Ocasio-Cortez also said on Wednesday she would vote against the package when it comes up soon after she is sworn in on Thursday.
“PAYGO isn’t only bad economics,” she tweeted, “it’s also a dark political maneuver designed to hamstring progress on healthcare + other leg. We shouldn’t hinder ourselves from the start.”
Pardon me for being a cynic, but I’m pretty sure a person who claims that unemployment is low because people are working two jobs – a claim so ridiculous, that even PolitiFact slapped the princess stupid – wouldn’t know “bad economics” if it jumped up and embedded itself in her chafed labia like a tic.
And speaking of not knowing economics, Bernie Sanders jumped into the fray with the following “astute” observation.
On Wednesday afternoon, the dissenters got a boost from independent Vermont Sen. Bernie Sanders, who made the case in a tweet.

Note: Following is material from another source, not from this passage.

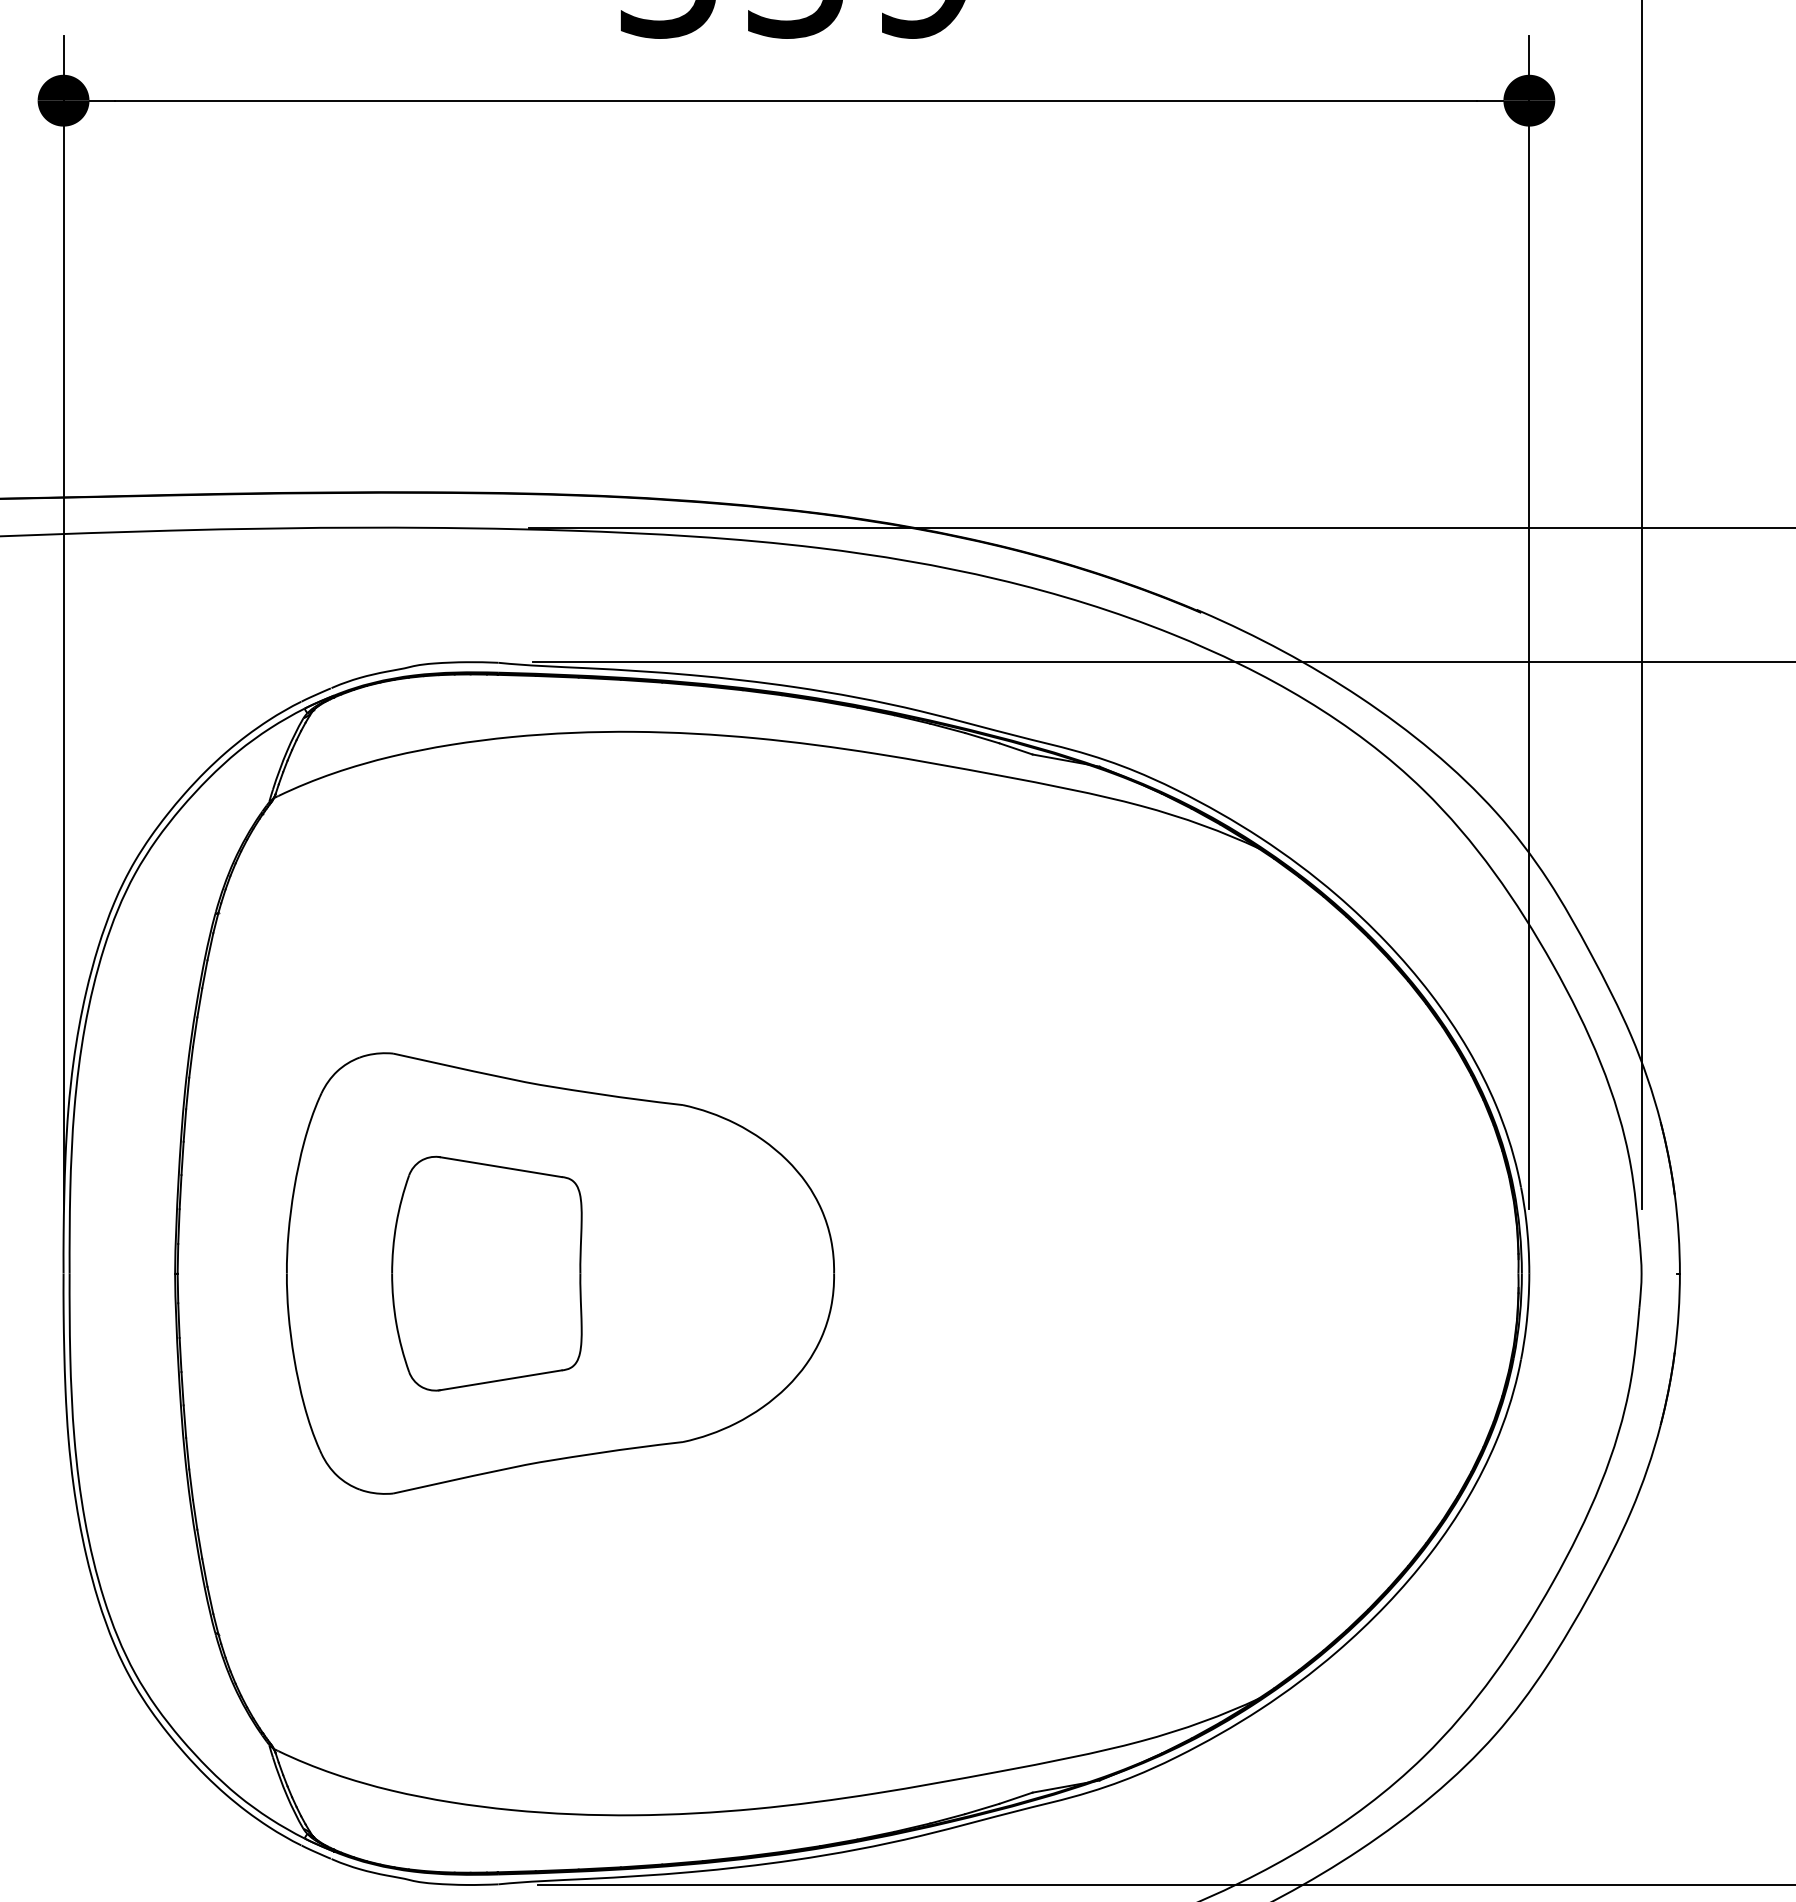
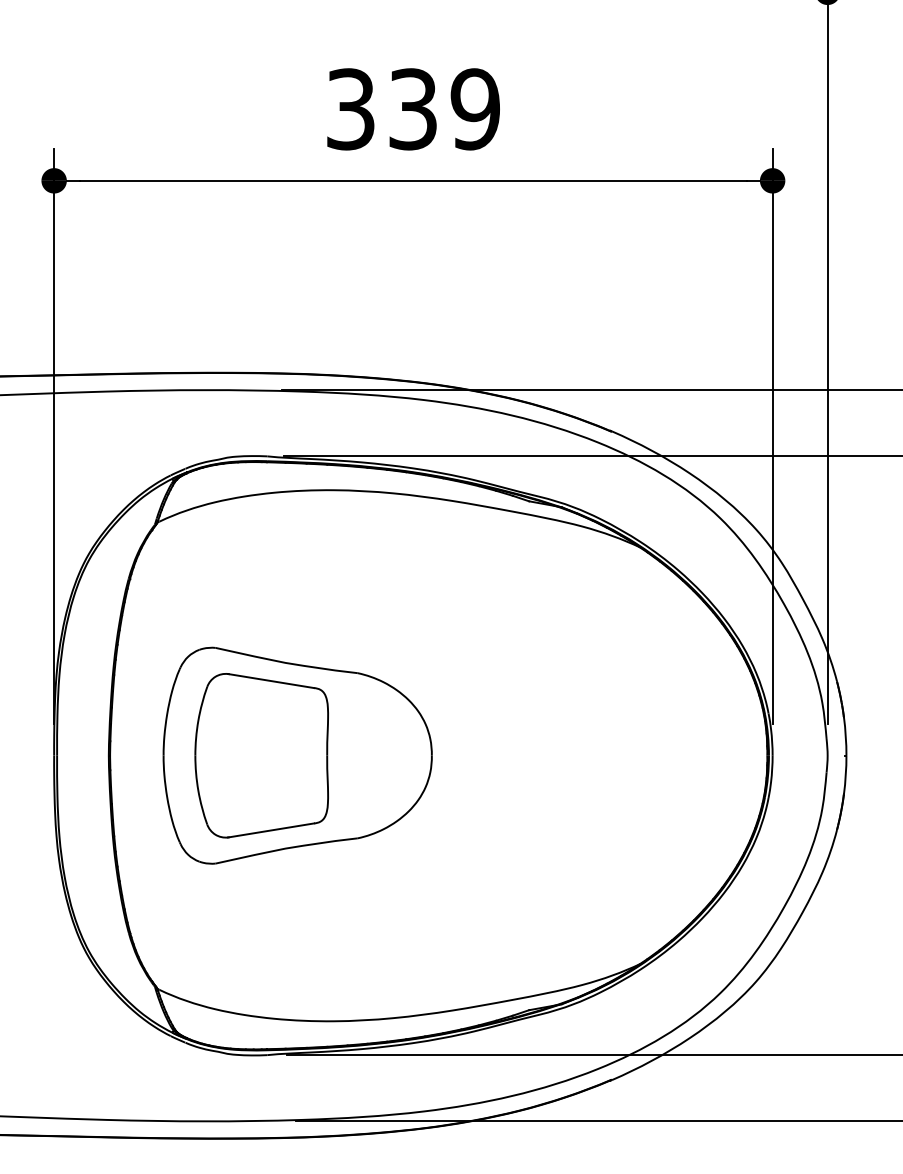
part: (486, 1273) -> (261, 755), size x1.43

“I’m concerned that the concept of PAYGO will make it harder for Congress to address the many crises facing our working families,” Sanders said.
Translation: I’m concerned that the concept of PAYGO will make it harder for idiot politicians who don’t know math or economics to spend money they don’t have while punishing the producers and employers of America, forcing them to relocate—or worse—stop operations, leaving employees without jobs, and reducing economic output.
Thanks for confirming once again, proglodytes, that Hooked on Economics did not work for you.
Luckily, just as I was getting ready for a shower in boiling Listerine for having to defend Pelosi (sort of), my faith (or lack thereof) in the dumbassery of Captain Botox was restored.
When Pelosi was asked whether she considers herself equal to Trump, she said, “The Constitution does,” The New York Times reported.
That sound you hear is me cracking my head against my desk repeatedly.